§ **Work item**: Whenever a line in the entries includes the word "Applied", copy that line out.

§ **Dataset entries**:
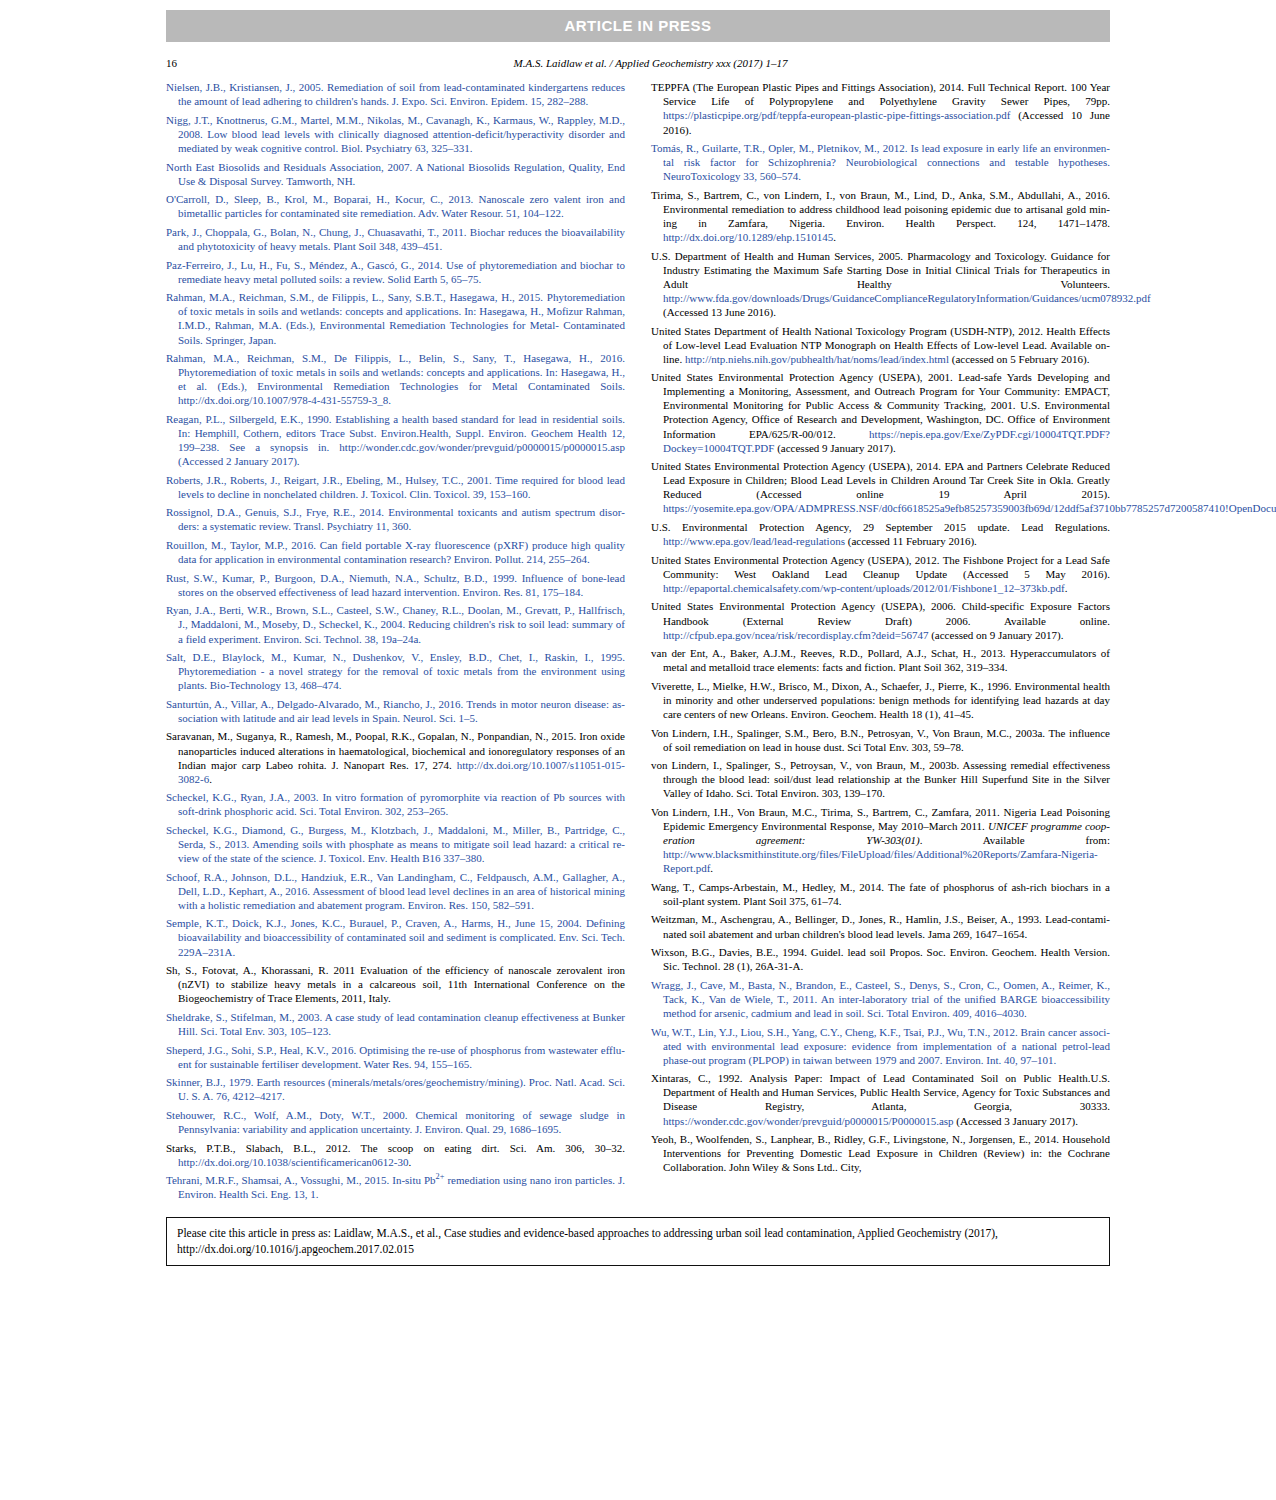ARTICLE IN PRESS
16
M.A.S. Laidlaw et al. / Applied Geochemistry xxx (2017) 1–17
Nielsen, J.B., Kristiansen, J., 2005. Remediation of soil from lead-contaminated kindergartens reduces the amount of lead adhering to children's hands. J. Expo. Sci. Environ. Epidem. 15, 282–288.
Nigg, J.T., Knottnerus, G.M., Martel, M.M., Nikolas, M., Cavanagh, K., Karmaus, W., Rappley, M.D., 2008. Low blood lead levels with clinically diagnosed attention-deficit/hyperactivity disorder and mediated by weak cognitive control. Biol. Psychiatry 63, 325–331.
North East Biosolids and Residuals Association, 2007. A National Biosolids Regulation, Quality, End Use & Disposal Survey. Tamworth, NH.
O'Carroll, D., Sleep, B., Krol, M., Boparai, H., Kocur, C., 2013. Nanoscale zero valent iron and bimetallic particles for contaminated site remediation. Adv. Water Resour. 51, 104–122.
Park, J., Choppala, G., Bolan, N., Chung, J., Chuasavathi, T., 2011. Biochar reduces the bioavailability and phytotoxicity of heavy metals. Plant Soil 348, 439–451.
Paz-Ferreiro, J., Lu, H., Fu, S., Méndez, A., Gascó, G., 2014. Use of phytoremediation and biochar to remediate heavy metal polluted soils: a review. Solid Earth 5, 65–75.
Rahman, M.A., Reichman, S.M., de Filippis, L., Sany, S.B.T., Hasegawa, H., 2015. Phytoremediation of toxic metals in soils and wetlands: concepts and applications. In: Hasegawa, H., Mofizur Rahman, I.M.D., Rahman, M.A. (Eds.), Environmental Remediation Technologies for Metal- Contaminated Soils. Springer, Japan.
Rahman, M.A., Reichman, S.M., De Filippis, L., Belin, S., Sany, T., Hasegawa, H., 2016. Phytoremediation of toxic metals in soils and wetlands: concepts and applications. In: Hasegawa, H., et al. (Eds.), Environmental Remediation Technologies for Metal Contaminated Soils. http://dx.doi.org/10.1007/978-4-431-55759-3_8.
Reagan, P.L., Silbergeld, E.K., 1990. Establishing a health based standard for lead in residential soils. In: Hemphill, Cothern, editors Trace Subst. Environ.Health, Suppl. Environ. Geochem Health 12, 199–238. See a synopsis in. http://wonder.cdc.gov/wonder/prevguid/p0000015/p0000015.asp (Accessed 2 January 2017).
Roberts, J.R., Roberts, J., Reigart, J.R., Ebeling, M., Hulsey, T.C., 2001. Time required for blood lead levels to decline in nonchelated children. J. Toxicol. Clin. Toxicol. 39, 153–160.
Rossignol, D.A., Genuis, S.J., Frye, R.E., 2014. Environmental toxicants and autism spectrum disorders: a systematic review. Transl. Psychiatry 11, 360.
Rouillon, M., Taylor, M.P., 2016. Can field portable X-ray fluorescence (pXRF) produce high quality data for application in environmental contamination research? Environ. Pollut. 214, 255–264.
Rust, S.W., Kumar, P., Burgoon, D.A., Niemuth, N.A., Schultz, B.D., 1999. Influence of bone-lead stores on the observed effectiveness of lead hazard intervention. Environ. Res. 81, 175–184.
Ryan, J.A., Berti, W.R., Brown, S.L., Casteel, S.W., Chaney, R.L., Doolan, M., Grevatt, P., Hallfrisch, J., Maddaloni, M., Moseby, D., Scheckel, K., 2004. Reducing children's risk to soil lead: summary of a field experiment. Environ. Sci. Technol. 38, 19a–24a.
Salt, D.E., Blaylock, M., Kumar, N., Dushenkov, V., Ensley, B.D., Chet, I., Raskin, I., 1995. Phytoremediation - a novel strategy for the removal of toxic metals from the environment using plants. Bio-Technology 13, 468–474.
Santurtún, A., Villar, A., Delgado-Alvarado, M., Riancho, J., 2016. Trends in motor neuron disease: association with latitude and air lead levels in Spain. Neurol. Sci. 1–5.
Saravanan, M., Suganya, R., Ramesh, M., Poopal, R.K., Gopalan, N., Ponpandian, N., 2015. Iron oxide nanoparticles induced alterations in haematological, biochemical and ionoregulatory responses of an Indian major carp Labeo rohita. J. Nanopart Res. 17, 274. http://dx.doi.org/10.1007/s11051-015-3082-6.
Scheckel, K.G., Ryan, J.A., 2003. In vitro formation of pyromorphite via reaction of Pb sources with soft-drink phosphoric acid. Sci. Total Environ. 302, 253–265.
Scheckel, K.G., Diamond, G., Burgess, M., Klotzbach, J., Maddaloni, M., Miller, B., Partridge, C., Serda, S., 2013. Amending soils with phosphate as means to mitigate soil lead hazard: a critical review of the state of the science. J. Toxicol. Env. Health B16 337–380.
Schoof, R.A., Johnson, D.L., Handziuk, E.R., Van Landingham, C., Feldpausch, A.M., Gallagher, A., Dell, L.D., Kephart, A., 2016. Assessment of blood lead level declines in an area of historical mining with a holistic remediation and abatement program. Environ. Res. 150, 582–591.
Semple, K.T., Doick, K.J., Jones, K.C., Burauel, P., Craven, A., Harms, H., June 15, 2004. Defining bioavailability and bioaccessibility of contaminated soil and sediment is complicated. Env. Sci. Tech. 229A–231A.
Sh, S., Fotovat, A., Khorassani, R. 2011 Evaluation of the efficiency of nanoscale zerovalent iron (nZVI) to stabilize heavy metals in a calcareous soil, 11th International Conference on the Biogeochemistry of Trace Elements, 2011, Italy.
Sheldrake, S., Stifelman, M., 2003. A case study of lead contamination cleanup effectiveness at Bunker Hill. Sci. Total Env. 303, 105–123.
Sheperd, J.G., Sohi, S.P., Heal, K.V., 2016. Optimising the re-use of phosphorus from wastewater effluent for sustainable fertiliser development. Water Res. 94, 155–165.
Skinner, B.J., 1979. Earth resources (minerals/metals/ores/geochemistry/mining). Proc. Natl. Acad. Sci. U. S. A. 76, 4212–4217.
Stehouwer, R.C., Wolf, A.M., Doty, W.T., 2000. Chemical monitoring of sewage sludge in Pennsylvania: variability and application uncertainty. J. Environ. Qual. 29, 1686–1695.
Starks, P.T.B., Slabach, B.L., 2012. The scoop on eating dirt. Sci. Am. 306, 30–32. http://dx.doi.org/10.1038/scientificamerican0612-30.
Tehrani, M.R.F., Shamsai, A., Vossughi, M., 2015. In-situ Pb2+ remediation using nano iron particles. J. Environ. Health Sci. Eng. 13, 1.
TEPPFA (The European Plastic Pipes and Fittings Association), 2014. Full Technical Report. 100 Year Service Life of Polypropylene and Polyethylene Gravity Sewer Pipes, 79pp. https://plasticpipe.org/pdf/teppfa-european-plastic-pipe-fittings-association.pdf (Accessed 10 June 2016).
Tomás, R., Guilarte, T.R., Opler, M., Pletnikov, M., 2012. Is lead exposure in early life an environmental risk factor for Schizophrenia? Neurobiological connections and testable hypotheses. NeuroToxicology 33, 560–574.
Tirima, S., Bartrem, C., von Lindern, I., von Braun, M., Lind, D., Anka, S.M., Abdullahi, A., 2016. Environmental remediation to address childhood lead poisoning epidemic due to artisanal gold mining in Zamfara, Nigeria. Environ. Health Perspect. 124, 1471–1478. http://dx.doi.org/10.1289/ehp.1510145.
U.S. Department of Health and Human Services, 2005. Pharmacology and Toxicology. Guidance for Industry Estimating the Maximum Safe Starting Dose in Initial Clinical Trials for Therapeutics in Adult Healthy Volunteers. http://www.fda.gov/downloads/Drugs/GuidanceComplianceRegulatoryInformation/Guidances/ucm078932.pdf (Accessed 13 June 2016).
United States Department of Health National Toxicology Program (USDH-NTP), 2012. Health Effects of Low-level Lead Evaluation NTP Monograph on Health Effects of Low-level Lead. Available online. http://ntp.niehs.nih.gov/pubhealth/hat/noms/lead/index.html (accessed on 5 February 2016).
United States Environmental Protection Agency (USEPA), 2001. Lead-safe Yards Developing and Implementing a Monitoring, Assessment, and Outreach Program for Your Community: EMPACT, Environmental Monitoring for Public Access & Community Tracking, 2001. U.S. Environmental Protection Agency, Office of Research and Development, Washington, DC. Office of Environment Information EPA/625/R-00/012. https://nepis.epa.gov/Exe/ZyPDF.cgi/10004TQT.PDF?Dockey=10004TQT.PDF (accessed 9 January 2017).
United States Environmental Protection Agency (USEPA), 2014. EPA and Partners Celebrate Reduced Lead Exposure in Children; Blood Lead Levels in Children Around Tar Creek Site in Okla. Greatly Reduced (Accessed online 19 April 2015). https://yosemite.epa.gov/OPA/ADMPRESS.NSF/d0cf6618525a9efb85257359003fb69d/12ddf5af3710bb7785257d7200587410!OpenDocument.
U.S. Environmental Protection Agency, 29 September 2015 update. Lead Regulations. http://www.epa.gov/lead/lead-regulations (accessed 11 February 2016).
United States Environmental Protection Agency (USEPA), 2012. The Fishbone Project for a Lead Safe Community: West Oakland Lead Cleanup Update (Accessed 5 May 2016). http://epaportal.chemicalsafety.com/wp-content/uploads/2012/01/Fishbone1_12–373kb.pdf.
United States Environmental Protection Agency (USEPA), 2006. Child-specific Exposure Factors Handbook (External Review Draft) 2006. Available online. http://cfpub.epa.gov/ncea/risk/recordisplay.cfm?deid=56747 (accessed on 9 January 2017).
van der Ent, A., Baker, A.J.M., Reeves, R.D., Pollard, A.J., Schat, H., 2013. Hyperaccumulators of metal and metalloid trace elements: facts and fiction. Plant Soil 362, 319–334.
Viverette, L., Mielke, H.W., Brisco, M., Dixon, A., Schaefer, J., Pierre, K., 1996. Environmental health in minority and other underserved populations: benign methods for identifying lead hazards at day care centers of new Orleans. Environ. Geochem. Health 18 (1), 41–45.
Von Lindern, I.H., Spalinger, S.M., Bero, B.N., Petrosyan, V., Von Braun, M.C., 2003a. The influence of soil remediation on lead in house dust. Sci Total Env. 303, 59–78.
von Lindern, I., Spalinger, S., Petroysan, V., von Braun, M., 2003b. Assessing remedial effectiveness through the blood lead: soil/dust lead relationship at the Bunker Hill Superfund Site in the Silver Valley of Idaho. Sci. Total Environ. 303, 139–170.
Von Lindern, I.H., Von Braun, M.C., Tirima, S., Bartrem, C., Zamfara, 2011. Nigeria Lead Poisoning Epidemic Emergency Environmental Response, May 2010–March 2011. UNICEF programme cooperation agreement: YW-303(01). Available from: http://www.blacksmithinstitute.org/files/FileUpload/files/Additional%20Reports/Zamfara-Nigeria-Report.pdf.
Wang, T., Camps-Arbestain, M., Hedley, M., 2014. The fate of phosphorus of ash-rich biochars in a soil-plant system. Plant Soil 375, 61–74.
Weitzman, M., Aschengrau, A., Bellinger, D., Jones, R., Hamlin, J.S., Beiser, A., 1993. Lead-contaminated soil abatement and urban children's blood lead levels. Jama 269, 1647–1654.
Wixson, B.G., Davies, B.E., 1994. Guidel. lead soil Propos. Soc. Environ. Geochem. Health Version. Sic. Technol. 28 (1), 26A-31-A.
Wragg, J., Cave, M., Basta, N., Brandon, E., Casteel, S., Denys, S., Cron, C., Oomen, A., Reimer, K., Tack, K., Van de Wiele, T., 2011. An inter-laboratory trial of the unified BARGE bioaccessibility method for arsenic, cadmium and lead in soil. Sci. Total Environ. 409, 4016–4030.
Wu, W.T., Lin, Y.J., Liou, S.H., Yang, C.Y., Cheng, K.F., Tsai, P.J., Wu, T.N., 2012. Brain cancer associated with environmental lead exposure: evidence from implementation of a national petrol-lead phase-out program (PLPOP) in taiwan between 1979 and 2007. Environ. Int. 40, 97–101.
Xintaras, C., 1992. Analysis Paper: Impact of Lead Contaminated Soil on Public Health.U.S. Department of Health and Human Services, Public Health Service, Agency for Toxic Substances and Disease Registry, Atlanta, Georgia, 30333. https://wonder.cdc.gov/wonder/prevguid/p0000015/P0000015.asp (Accessed 3 January 2017).
Yeoh, B., Woolfenden, S., Lanphear, B., Ridley, G.F., Livingstone, N., Jorgensen, E., 2014. Household Interventions for Preventing Domestic Lead Exposure in Children (Review) in: the Cochrane Collaboration. John Wiley & Sons Ltd.. City,
Please cite this article in press as: Laidlaw, M.A.S., et al., Case studies and evidence-based approaches to addressing urban soil lead contamination, Applied Geochemistry (2017), http://dx.doi.org/10.1016/j.apgeochem.2017.02.015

§ **Answer box**:
M.A.S. Laidlaw et al. / Applied Geochemistry xxx (2017) 1–17
Please cite this article in press as: Laidlaw, M.A.S., et al., Case studies and evidence-based approaches to addressing urban soil lead contamination, Applied Geochemistry (2017), http://dx.doi.org/10.1016/j.apgeochem.2017.02.015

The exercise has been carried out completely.